The Comoros islands, including Mayotte, were a single French colony until the 1970s, when the people of Mayotte, known as Mahorais, voted to split off and become a French overseas territory. Political turbulence and poverty in the other three islands, which became the independent Union of the Comoros, have since led thousands to flee to Mayotte. Comorians now make up 42% of Mayotte's population. Some have legal status; many do not.

The rate of immigration has risen since Mayotte became France's newest overseas department (DOM) in 2011. With the same political status as residents of mainland France, the Mahorais expected higher living standards and better infrastructure. Seven years on, joblessness, now at more than a quarter, has not fallen, but DOM status means more taxes. Prices are high: in 2015 living a mainland French lifestyle on Mayotte cost 17% more than in France. In 2014, the last year it was measured, the island's GDP per person, at $10,600, was the lowest in the European Union; 84% of its people live below the poverty line.

As elsewhere in Europe, immigrants have become scapegoats. But it is true that Mayotte's growing population is straining services. Hospitals are struggling to cope. Schools are "saturated", says Claire Petit, a high-school teacher. The current unrest began as a gang clash at a high school, which spilled over into a protest movement.

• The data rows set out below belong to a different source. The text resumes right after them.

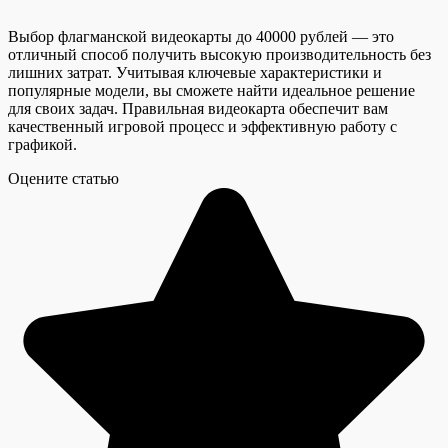
Выбор флагманской видеокарты до 40000 рублей — это
отличный способ получить высокую производительность без
лишних затрат. Учитывая ключевые характеристики и
популярные модели, вы сможете найти идеальное решение
для своих задач. Правильная видеокарта обеспечит вам
качественный игровой процесс и эффективную работу с
графикой.
Оцените статью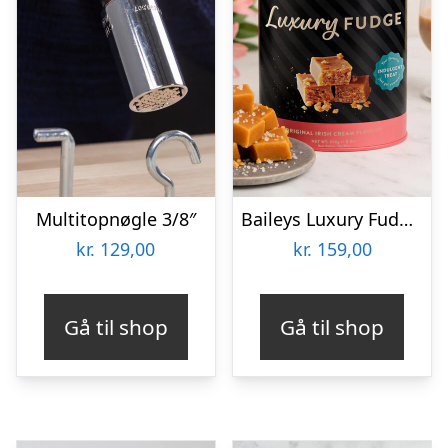
Multitopnøgle 3/8″
Baileys Luxury Fudge 250 gram
kr.
129,00
kr.
159,00
Gå til shop
Gå til shop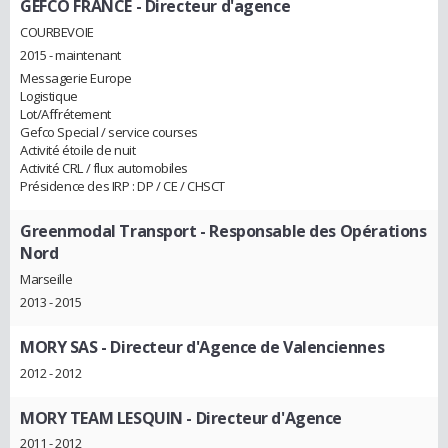
GEFCO FRANCE
- Directeur d'agence
COURBEVOIE
2015 - maintenant
Messagerie Europe
Logistique
Lot/Affrétement
Gefco Special / service courses
Activité étoile de nuit
Activité CRL / flux automobiles
Présidence des IRP : DP / CE / CHSCT
Greenmodal Transport
- Responsable des Opérations
Nord
Marseille
2013 - 2015
MORY SAS
- Directeur d'Agence de Valenciennes
2012 - 2012
MORY TEAM LESQUIN
- Directeur d'Agence
2011 - 2012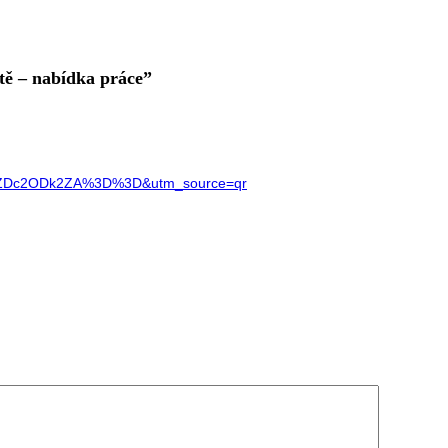
ítě – nabídka práce”
GQ5ZDc2ODk2ZA%3D%3D&utm_source=qr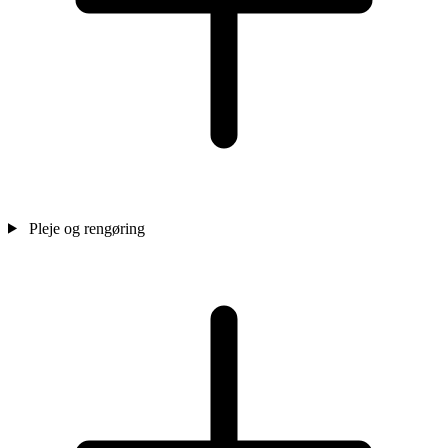
Pleje og rengøring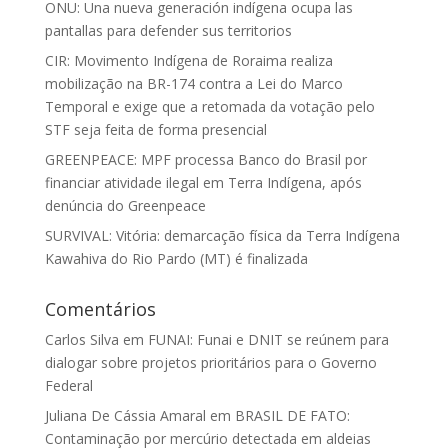
ONU: Una nueva generación indígena ocupa las
pantallas para defender sus territorios
CIR: Movimento Indígena de Roraima realiza
mobilização na BR-174 contra a Lei do Marco
Temporal e exige que a retomada da votação pelo
STF seja feita de forma presencial
GREENPEACE: MPF processa Banco do Brasil por
financiar atividade ilegal em Terra Indígena, após
denúncia do Greenpeace
SURVIVAL: Vitória: demarcação física da Terra Indígena
Kawahiva do Rio Pardo (MT) é finalizada
Comentários
Carlos Silva
em
FUNAI: Funai e DNIT se reúnem para
dialogar sobre projetos prioritários para o Governo
Federal
Juliana De Cássia Amaral
em
BRASIL DE FATO:
Contaminação por mercúrio detectada em aldeias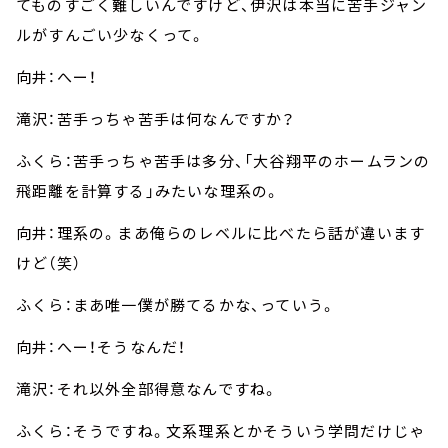
てものすごく難しいんですけど、伊沢は本当に苦手ジャン
ルがすんごい少なくって。
向井：へー！
滝沢：苦手っちゃ苦手は何なんですか？
ふくら：苦手っちゃ苦手は多分、「大谷翔平のホームランの
飛距離を計算する」みたいな理系の。
向井：理系の。まあ俺らのレベルに比べたら話が違います
けど（笑）
ふくら：まあ唯一僕が勝てるかな、っていう。
向井：へー！そうなんだ！
滝沢：それ以外全部得意なんですね。
ふくら：そうですね。文系理系とかそういう学問だけじゃ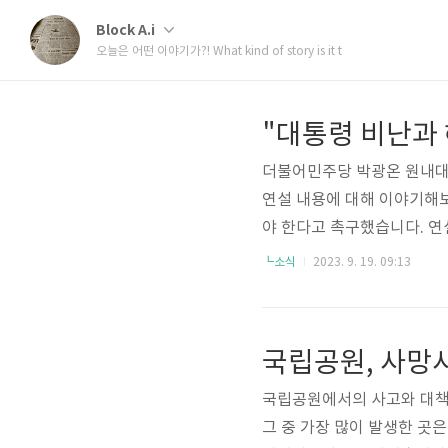
Block A.i
오늘은 어떤 이야기가?! What kind of story is it t
더불어민주당 박광온 원내대표
연설 내용에 대해 이야기해보
야 한다고 촉구했습니다. 연
해임과 내각 총사퇴를 요구했
┗소식
2023. 9. 19. 09:13
다고 요구했습니다. 박 원내
는 또한 개헌에 동참하라고 
국립공원에서의 사고와 대책 
그 중 가장 많이 발생한 곳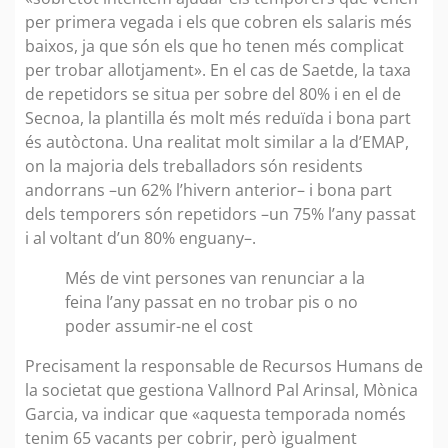
per primera vegada i els que cobren els salaris més
baixos, ja que són els que ho tenen més complicat
per trobar allotjament». En el cas de Saetde, la taxa
de repetidors se situa per sobre del 80% i en el de
Secnoa, la plantilla és molt més reduïda i bona part
és autòctona. Una realitat molt similar a la d’EMAP,
on la majoria dels treballadors són residents
andorrans –un 62% l’hivern anterior– i bona part
dels temporers són repetidors –un 75% l’any passat
i al voltant d’un 80% enguany–.
Més de vint persones van renunciar a la
feina l’any passat en no trobar pis o no
poder assumir-ne el cost
Precisament la responsable de Recursos Humans de
la societat que gestiona Vallnord Pal Arinsal, Mònica
Garcia, va indicar que «aquesta temporada només
tenim 65 vacants per cobrir, però igualment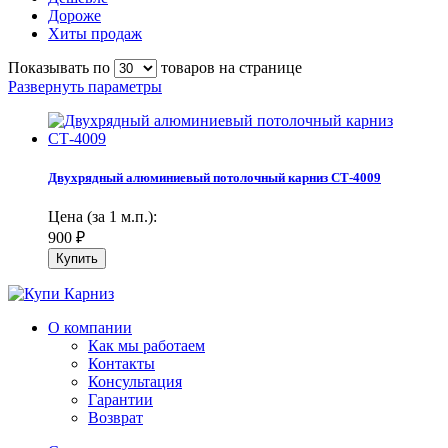
Дороже
Хиты продаж
Показывать по
товаров на странице
Развернуть параметры
Двухрядный алюминиевый потолочный карниз СТ-4009
Цена (за 1 м.п.):
900
₽
О компании
Как мы работаем
Контакты
Консультация
Гарантии
Возврат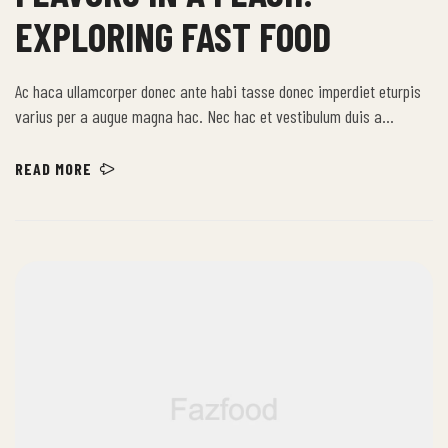
EXPLORING FAST FOOD
Ac haca ullamcorper donec ante habi tasse donec imperdiet eturpis
varius per a augue magna hac. Nec hac et vestibulum duis a
tincidunt per a aptent interdum purus feugiat a id aliquet erat
himenaeos nunc torquent euismod adipiscing adipiscing dui gravida
READ MORE
justo.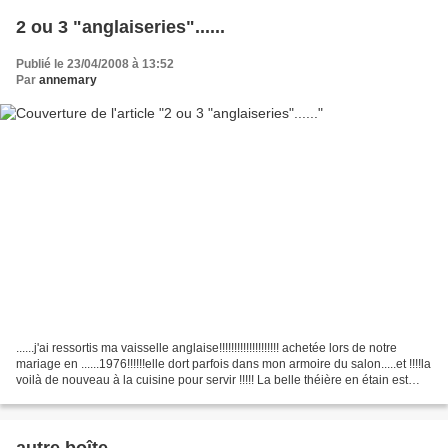
2 ou 3 "anglaiseries"......
Publié le 23/04/2008 à 13:52
Par
annemary
......j'ai ressortis ma vaisselle anglaise!!!!!!!!!!!!!!!!!!!! achetée lors de notre
mariage en ......1976!!!!!!elle dort parfois dans mon armoire du salon.....et !!!!la
voilà de nouveau à la cuisine pour servir !!!!! La belle théière en étain est
un...
autre boîte.....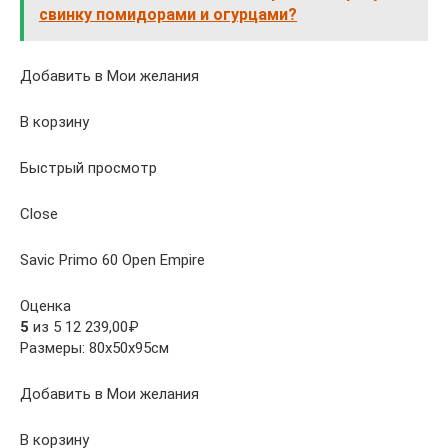
свинку помидорами и огурцами?
Добавить в Мои желания
В корзину
Быстрый просмотр
Close
Savic Primo 60 Open Empire
Оценка
5
из 5 12 239,00₽
Размеры: 80x50x95см
Добавить в Мои желания
В корзину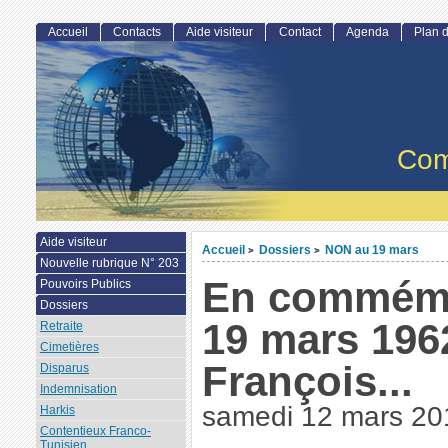
Accueil
Contacts
Aide visiteur
Contact
Agenda
Plan d
Com
Aide visiteur
Accueil
Dossiers
NON au 19 mars
>
>
Nouvelle rubrique N° 203
En commémo
Pouvoirs Publics
Dossiers
19 mars 196
Retraite
Cimetières
François...
Disparus
Indemnisation
samedi 12 mars 20
Harkis
Contentieux Franco-
Tunisien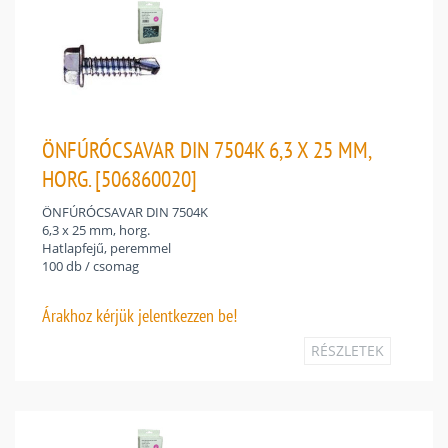
ÖNFÚRÓCSAVAR DIN 7504K 6,3 X 25 MM,
HORG. [506860020]
ÖNFÚRÓCSAVAR DIN 7504K
6,3 x 25 mm, horg.
Hatlapfejű, peremmel
100 db / csomag
Árakhoz
kérjük jelentkezzen be!
RÉSZLETEK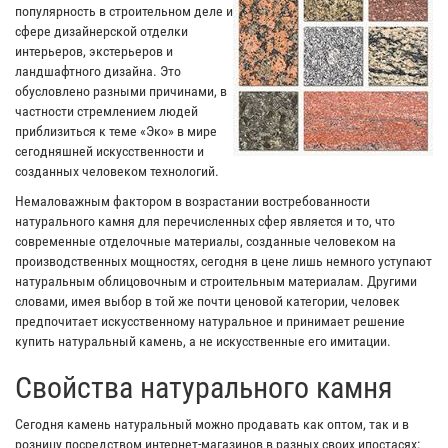
популярность в строительном деле и
сфере дизайнерской отделки
интерьеров, экстерьеров и
ландшафтного дизайна. Это
обусловлено разными причинами, в
частности стремлением людей
приблизиться к теме «Эко» в мире
сегодняшней искусственности и
созданных человеком технологий.
Немаловажным фактором в возрастании востребованности
натурального камня для перечисленных сфер является и то, что
современные отделочные материалы, созданные человеком на
производственных мощностях, сегодня в цене лишь немного уступают
натуральным облицовочным и строительным материалам. Другими
словами, имея выбор в той же почти ценовой категории, человек
предпочитает искусственному натуральное и принимает решение
купить натуральный камень, а не искусственные его имитации.
Свойства натурального камня
Сегодня камень натуральный можно продавать как оптом, так и в
розницу посредством интернет-магазинов в разных своих ипостасях: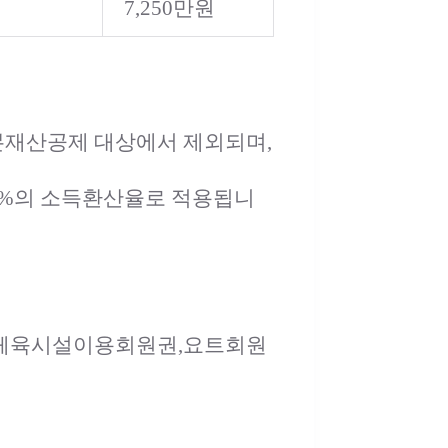
7,250만원
 기본재산공제 대상에서 제외되며,
 4%의 소득환산율로 적용됩니
종합체육시설이용회원권,요트회원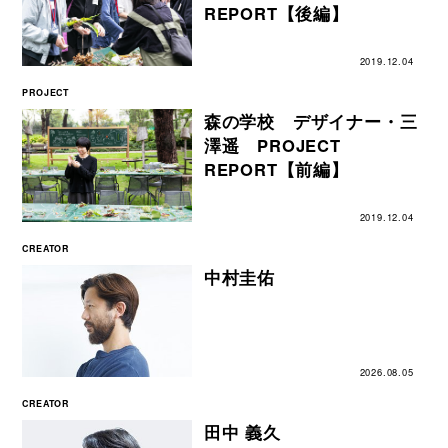
REPORT【後編】
2019.12.04
PROJECT
森の学校 デザイナー・三
澤遥 PROJECT
REPORT【前編】
2019.12.04
CREATOR
中村圭佑
2026.08.05
CREATOR
田中 義久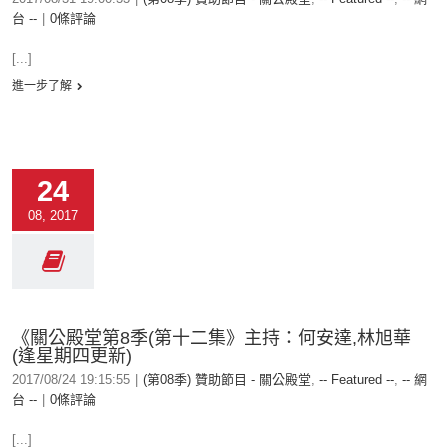
台 --
|
0條評論
[...]
進一步了解
24
08, 2017
《關公殿堂第8季(第十二集》主持：何安達,林旭華
(逢星期四更新)
2017/08/24 19:15:55
|
(第08季) 贊助節目 - 關公殿堂
,
-- Featured --
,
-- 網
台 --
|
0條評論
[...]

To its neighbours, Mayotte still looks wealthy. The island has 82 doctors per 100,000 people, compared with just 19 in the rest of the Comoros and 14 in neighbouring Madagascar. Yet the fed-up Mahorais are deserting their homeland in droves. Older ones head to the neighbouring French island of Réunion, but the young-including some 40% of 25-to-34-year-olds-are moving to Europe. "It is the only way for them to go to university, or to have a job," says Ms Petit.

Comorians in Mayotte do not have that option. They cannot even return home. In March the Comoros announced a refusal to accept the repatriation of its citizens. France is in a bind. "More naval boats, more police-that's the answer," says Mr Kamardine. But as in Europe, it is hard to stop impoverished people from seeking a better life that looms tantalisingly close.